(EXERCISE DETAILS): Repeat the listing exactly. The images do not belong in the copy.

(MATERIAL PROVIDED):
·····

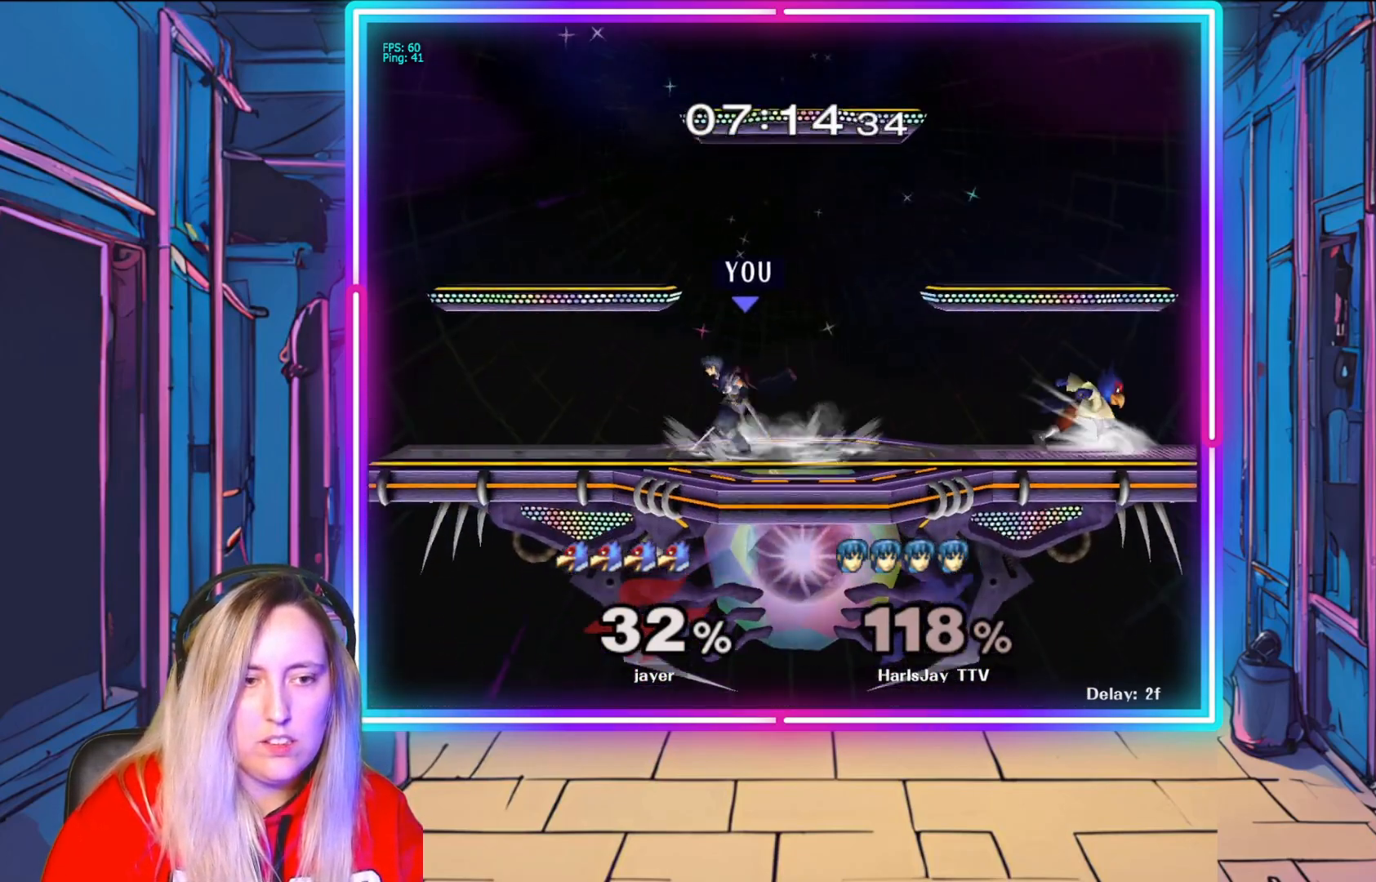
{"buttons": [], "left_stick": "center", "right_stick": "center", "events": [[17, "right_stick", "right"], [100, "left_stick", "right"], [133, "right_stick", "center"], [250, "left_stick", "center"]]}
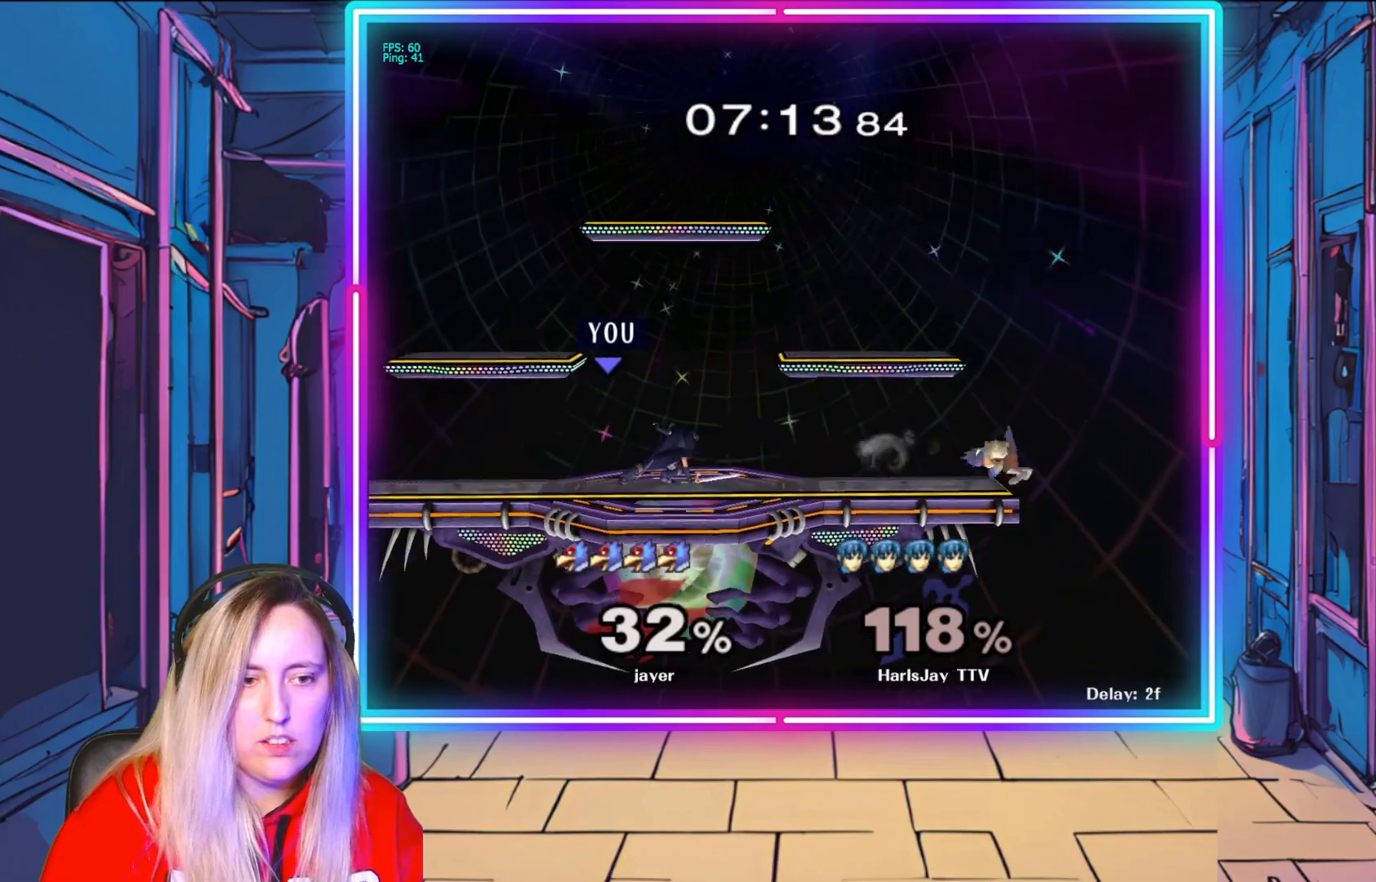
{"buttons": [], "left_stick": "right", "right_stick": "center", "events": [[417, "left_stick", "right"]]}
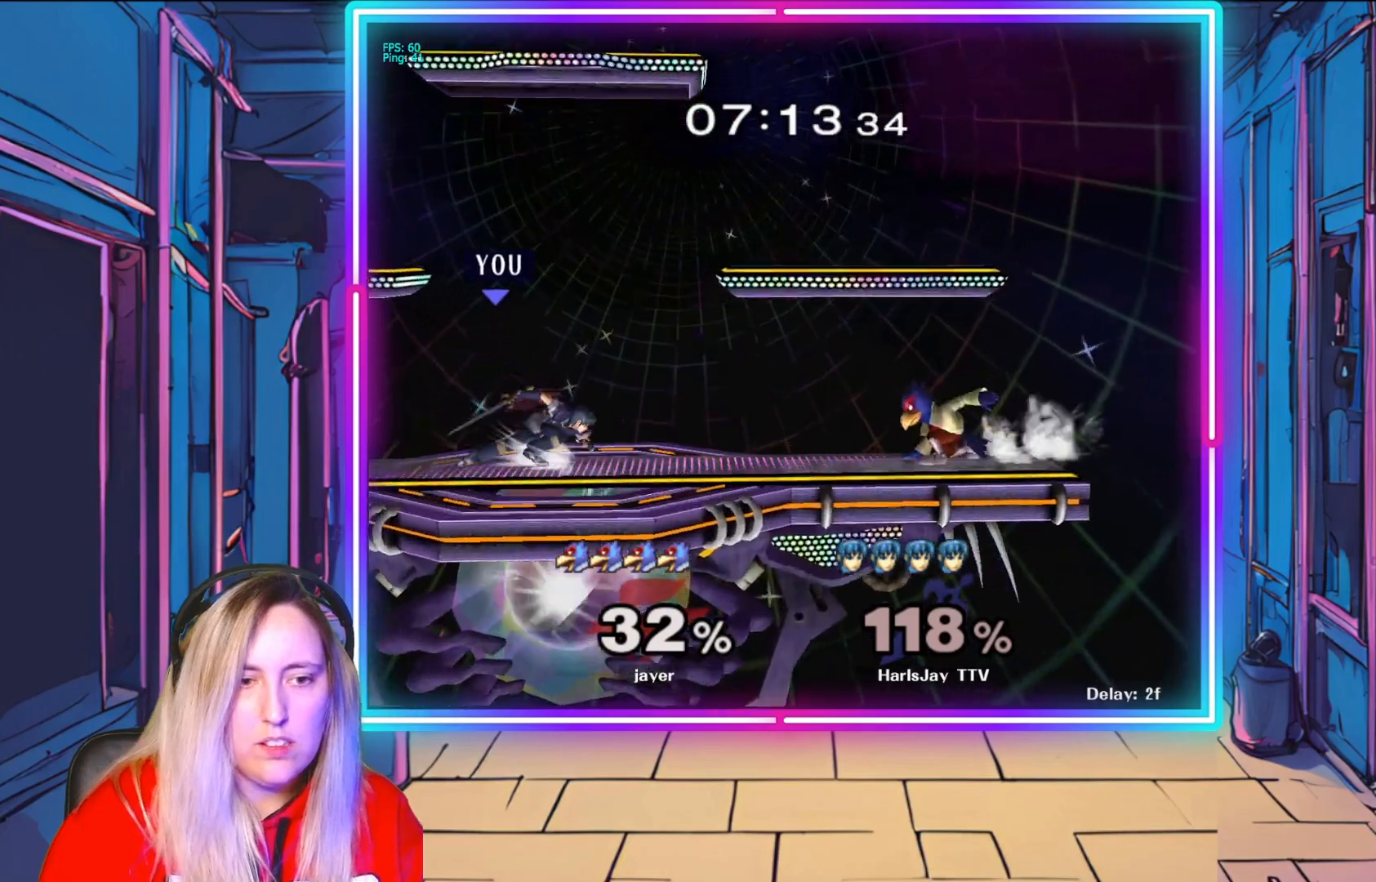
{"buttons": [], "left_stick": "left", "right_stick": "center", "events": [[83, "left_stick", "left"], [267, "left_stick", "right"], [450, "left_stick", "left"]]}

·····

(EXERCISE ANSWER):
{"buttons": [], "left_stick": "center", "right_stick": "center", "events": [[17, "right_stick", "right"], [100, "left_stick", "right"], [133, "right_stick", "center"], [250, "left_stick", "center"]]}
{"buttons": [], "left_stick": "right", "right_stick": "center", "events": [[417, "left_stick", "right"]]}
{"buttons": [], "left_stick": "left", "right_stick": "center", "events": [[83, "left_stick", "left"], [267, "left_stick", "right"], [450, "left_stick", "left"]]}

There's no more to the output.